One of the major benefits of a demonstration site it that it provides a visible example of how to design and build to the values and service capacity being promoted. In this respect it becomes a natural training center for those who design and construct other specialized residential settings.

While adopting a philosophy of aging-in-place and building a building that makes it easier for frail persons to continue to function in the same setting as their abilities decrease is important to creating residential housing and care models, service capacity is vital. This is a lesson learned by the assisted living experience of the United States. In the United States aging-in-place in residential care settings has been hampered two things. In some cases services are prohibited by government regulation from being provided in a particular setting based solely on it licensure category. In other cases the provider of services is limited in the ability to deliver a wide enough range and intensity of services.

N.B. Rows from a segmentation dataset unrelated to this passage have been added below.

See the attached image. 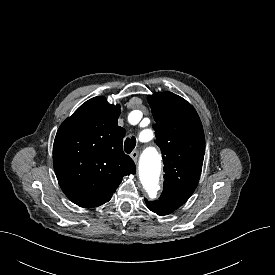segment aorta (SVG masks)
<instances>
[{"instance_id":"obj_1","label":"aorta","mask_w":275,"mask_h":275,"mask_svg":"<svg viewBox=\"0 0 275 275\" xmlns=\"http://www.w3.org/2000/svg\"><path fill=\"white\" fill-rule=\"evenodd\" d=\"M160 169V156L154 149H149L141 163L140 178L145 191L151 199L157 197Z\"/></svg>"}]
</instances>
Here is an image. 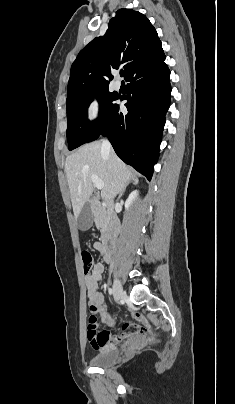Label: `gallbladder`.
<instances>
[{"label": "gallbladder", "mask_w": 235, "mask_h": 404, "mask_svg": "<svg viewBox=\"0 0 235 404\" xmlns=\"http://www.w3.org/2000/svg\"><path fill=\"white\" fill-rule=\"evenodd\" d=\"M76 223L78 229L81 231H86L92 226L93 213L90 201H86L85 204L83 205Z\"/></svg>", "instance_id": "gallbladder-1"}]
</instances>
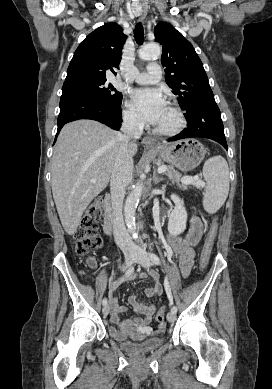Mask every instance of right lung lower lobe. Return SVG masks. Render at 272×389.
<instances>
[{"label": "right lung lower lobe", "instance_id": "98d812e1", "mask_svg": "<svg viewBox=\"0 0 272 389\" xmlns=\"http://www.w3.org/2000/svg\"><path fill=\"white\" fill-rule=\"evenodd\" d=\"M59 106L56 137L66 123L78 119L96 120L115 130L121 126V104L109 105L89 96L65 95L61 96Z\"/></svg>", "mask_w": 272, "mask_h": 389}]
</instances>
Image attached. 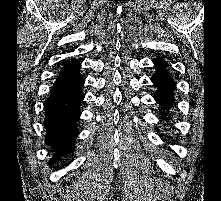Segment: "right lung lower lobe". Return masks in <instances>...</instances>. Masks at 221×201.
<instances>
[{
    "instance_id": "right-lung-lower-lobe-1",
    "label": "right lung lower lobe",
    "mask_w": 221,
    "mask_h": 201,
    "mask_svg": "<svg viewBox=\"0 0 221 201\" xmlns=\"http://www.w3.org/2000/svg\"><path fill=\"white\" fill-rule=\"evenodd\" d=\"M80 67L77 61H66L44 104L45 143L55 152L50 165L61 156L73 152L79 133L76 122L81 116L79 104L84 99L82 86L85 82L79 73Z\"/></svg>"
}]
</instances>
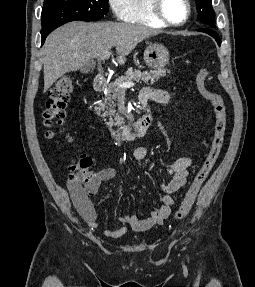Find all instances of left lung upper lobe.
Here are the masks:
<instances>
[{
  "label": "left lung upper lobe",
  "mask_w": 255,
  "mask_h": 287,
  "mask_svg": "<svg viewBox=\"0 0 255 287\" xmlns=\"http://www.w3.org/2000/svg\"><path fill=\"white\" fill-rule=\"evenodd\" d=\"M197 4V11L199 13V20L207 24L213 28L216 26L214 25L215 21V13L212 8V0H195Z\"/></svg>",
  "instance_id": "1"
}]
</instances>
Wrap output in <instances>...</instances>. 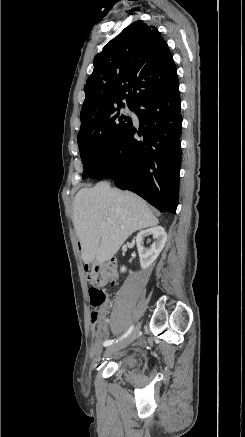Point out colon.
<instances>
[{"mask_svg":"<svg viewBox=\"0 0 245 437\" xmlns=\"http://www.w3.org/2000/svg\"><path fill=\"white\" fill-rule=\"evenodd\" d=\"M86 274L91 285L89 289L90 304L94 308L91 312V319L94 323H97L101 318L100 310L106 301L103 288L116 283L117 263L115 260H110L101 264H89L86 267ZM103 333L104 329L100 325L95 334L101 336Z\"/></svg>","mask_w":245,"mask_h":437,"instance_id":"colon-1","label":"colon"}]
</instances>
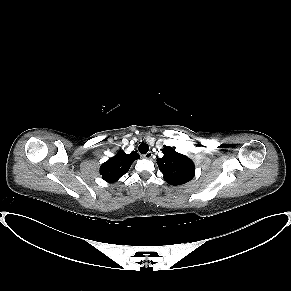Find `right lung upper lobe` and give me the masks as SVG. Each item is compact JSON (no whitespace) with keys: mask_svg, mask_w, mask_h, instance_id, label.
I'll return each instance as SVG.
<instances>
[{"mask_svg":"<svg viewBox=\"0 0 291 291\" xmlns=\"http://www.w3.org/2000/svg\"><path fill=\"white\" fill-rule=\"evenodd\" d=\"M139 159L137 152L126 154L120 150L117 155L107 160L100 167V174L106 182H116L121 176L126 174L131 164Z\"/></svg>","mask_w":291,"mask_h":291,"instance_id":"right-lung-upper-lobe-1","label":"right lung upper lobe"}]
</instances>
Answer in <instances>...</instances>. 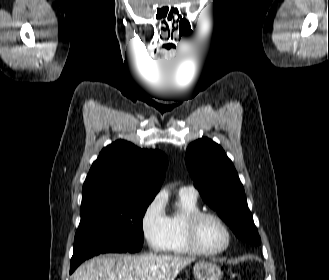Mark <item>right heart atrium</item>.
<instances>
[{"label": "right heart atrium", "instance_id": "obj_1", "mask_svg": "<svg viewBox=\"0 0 329 280\" xmlns=\"http://www.w3.org/2000/svg\"><path fill=\"white\" fill-rule=\"evenodd\" d=\"M140 227L151 249L156 251L164 249L167 238V215L163 195L157 194L145 206L140 218Z\"/></svg>", "mask_w": 329, "mask_h": 280}]
</instances>
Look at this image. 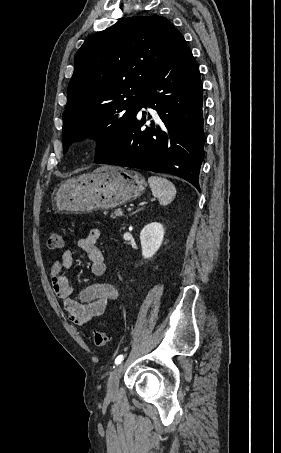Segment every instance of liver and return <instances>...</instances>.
I'll return each mask as SVG.
<instances>
[{
  "label": "liver",
  "instance_id": "obj_1",
  "mask_svg": "<svg viewBox=\"0 0 281 453\" xmlns=\"http://www.w3.org/2000/svg\"><path fill=\"white\" fill-rule=\"evenodd\" d=\"M107 164H104V166H99V168H96V170H105Z\"/></svg>",
  "mask_w": 281,
  "mask_h": 453
}]
</instances>
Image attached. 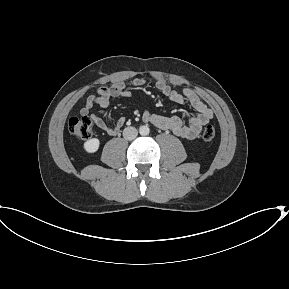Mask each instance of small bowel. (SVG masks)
<instances>
[{"label": "small bowel", "instance_id": "obj_1", "mask_svg": "<svg viewBox=\"0 0 289 289\" xmlns=\"http://www.w3.org/2000/svg\"><path fill=\"white\" fill-rule=\"evenodd\" d=\"M145 85V79L135 78L130 81H117L109 87H100L98 88L96 94L88 96L80 113L83 116H87L95 105L107 107L111 99L132 97V92L130 91L131 88H139ZM155 87L161 94L177 104L188 103L197 112V114L191 117L188 123H185L177 116L168 117L150 113L149 111L145 110L143 113V120L160 129L168 130L177 137L189 140L196 138L202 127L212 119V110L190 88L175 90L163 80H158ZM91 117L95 124L102 130L106 131L109 135H116L126 122L125 117H120L116 120L115 124L111 126L108 125L101 117L96 116L95 114H91Z\"/></svg>", "mask_w": 289, "mask_h": 289}]
</instances>
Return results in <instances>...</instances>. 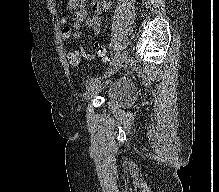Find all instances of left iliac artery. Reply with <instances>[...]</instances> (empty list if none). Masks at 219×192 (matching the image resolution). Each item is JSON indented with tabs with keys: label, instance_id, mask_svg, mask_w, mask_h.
Listing matches in <instances>:
<instances>
[{
	"label": "left iliac artery",
	"instance_id": "obj_1",
	"mask_svg": "<svg viewBox=\"0 0 219 192\" xmlns=\"http://www.w3.org/2000/svg\"><path fill=\"white\" fill-rule=\"evenodd\" d=\"M119 54H120V51H117L116 54L114 55L112 61L109 64L110 66L112 65L113 61L119 56Z\"/></svg>",
	"mask_w": 219,
	"mask_h": 192
}]
</instances>
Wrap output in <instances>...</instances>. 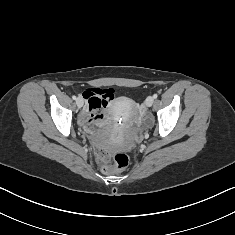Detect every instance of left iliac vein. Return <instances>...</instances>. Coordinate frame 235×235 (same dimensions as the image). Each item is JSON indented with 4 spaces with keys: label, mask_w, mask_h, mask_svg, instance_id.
I'll return each instance as SVG.
<instances>
[{
    "label": "left iliac vein",
    "mask_w": 235,
    "mask_h": 235,
    "mask_svg": "<svg viewBox=\"0 0 235 235\" xmlns=\"http://www.w3.org/2000/svg\"><path fill=\"white\" fill-rule=\"evenodd\" d=\"M153 102H154V98L152 96L147 97L145 100V104L147 107H151L153 105Z\"/></svg>",
    "instance_id": "4c4485c4"
}]
</instances>
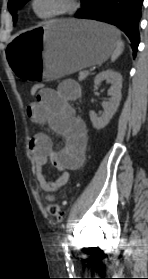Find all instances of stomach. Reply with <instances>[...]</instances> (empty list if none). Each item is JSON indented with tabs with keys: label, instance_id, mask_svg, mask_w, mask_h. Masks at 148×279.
I'll use <instances>...</instances> for the list:
<instances>
[{
	"label": "stomach",
	"instance_id": "stomach-1",
	"mask_svg": "<svg viewBox=\"0 0 148 279\" xmlns=\"http://www.w3.org/2000/svg\"><path fill=\"white\" fill-rule=\"evenodd\" d=\"M119 40L112 26L94 21L58 20L16 35L6 59L16 82L55 79L108 59Z\"/></svg>",
	"mask_w": 148,
	"mask_h": 279
}]
</instances>
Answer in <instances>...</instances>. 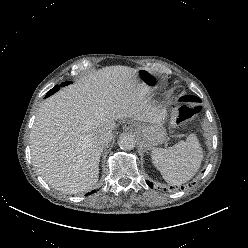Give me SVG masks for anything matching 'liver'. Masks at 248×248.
I'll list each match as a JSON object with an SVG mask.
<instances>
[{"mask_svg":"<svg viewBox=\"0 0 248 248\" xmlns=\"http://www.w3.org/2000/svg\"><path fill=\"white\" fill-rule=\"evenodd\" d=\"M146 93L138 70L118 65L91 73L49 97L30 133L32 161L43 179L69 194L91 190L107 145L96 143L95 135L112 131L118 120H146Z\"/></svg>","mask_w":248,"mask_h":248,"instance_id":"1","label":"liver"}]
</instances>
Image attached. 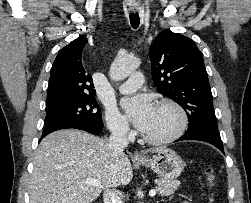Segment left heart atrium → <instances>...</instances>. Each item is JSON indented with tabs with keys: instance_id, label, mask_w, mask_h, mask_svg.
<instances>
[{
	"instance_id": "1",
	"label": "left heart atrium",
	"mask_w": 251,
	"mask_h": 203,
	"mask_svg": "<svg viewBox=\"0 0 251 203\" xmlns=\"http://www.w3.org/2000/svg\"><path fill=\"white\" fill-rule=\"evenodd\" d=\"M122 107L135 127L144 132L150 124L155 105L150 96L140 94L122 100Z\"/></svg>"
}]
</instances>
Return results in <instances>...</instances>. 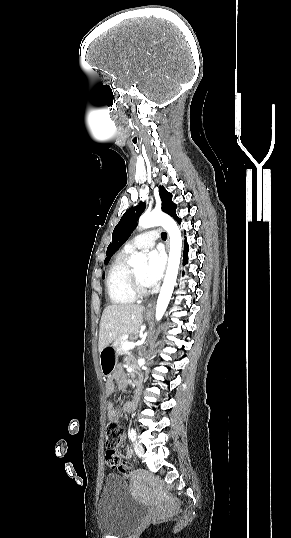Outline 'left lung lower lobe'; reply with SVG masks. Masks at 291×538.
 Listing matches in <instances>:
<instances>
[{"mask_svg":"<svg viewBox=\"0 0 291 538\" xmlns=\"http://www.w3.org/2000/svg\"><path fill=\"white\" fill-rule=\"evenodd\" d=\"M176 220L178 221V223H181V219L180 218H176ZM188 262V244L187 242L185 241V245H184V256H183V265L187 264Z\"/></svg>","mask_w":291,"mask_h":538,"instance_id":"left-lung-lower-lobe-1","label":"left lung lower lobe"}]
</instances>
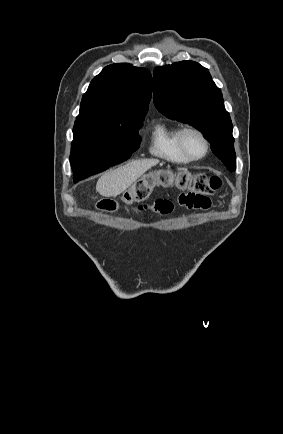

Ideally, a wide range of services means capacity to provide congregate level services such as housekeeping, meals and laundry that can be scheduled or provided to groups for efficiency.s sake. It means having personal care staff available to respond to needs that may not necessarily fit into a predetermined schedule such as supervision, incontinence care or assistance taking medication. Aging-in-place service capacity means having access to skilled nursing or non-emergency health related services on-site.

And finally it means creating collaboration in securing specialized therapies on site when they are needed.

Clarifying how much of a single type of service (e.g. eating assistance) or how much service in combination (e.g. transfer assistance for a bed bound person who is unable to ask for assistance to go to the bathroom) can realistically be adequately provided is a topic to debate in advance when residency criteria are being developed. While aging-in-place would suggest being able to provide a very high intensity of service, there may be factors such as cost that act to delimit that intensity.

Examples of Residential Housing and Care Models

There are at least three distinct models that represent unique approaches to residential housing and care: small group homes, assisted living and multi-level care. Each of these appeals to and are most likely better suited to serve unique populations. Creating a comprehensive plan would likely require developing demonstration sites to represent each model.

Small Group Homes. This model utilizes an individual residence. It involves the owner acting as a direct paid care-giver for up to a designated number (usually 6 or fewer) of unrelated (typically) persons in the dwelling where they live. Generally these homes care for individuals whose care needs can be scheduled during waking hours and who do not require close supervision. This is because the staff is usually limited to the person who is the live-in caretaker. While it is possible to create specialized .foster. homes with highly trained, skilled individual operators, this model generally works better when viewed as a cottage industry opportunity for individuals who display the characteristics of good direct care-givers. It also works well in thinly populated areas and might work well in areas where out-migration has left high numbers of frail older persons in isolated small communities.

Services generally include the type of congregate and personal care services described above. Health related and complex service needs typically are more difficult to adequately meet without significant external resources (such as home health) being available to the care-giver to supplement care given routinely. This residential model often works well for individuals who have very advanced dementia (to the point they are not capable of wandering), but no significant chronic health conditions that require on-going monitoring and intervention. The small group home model also works well with individuals who function better socially in very small groups.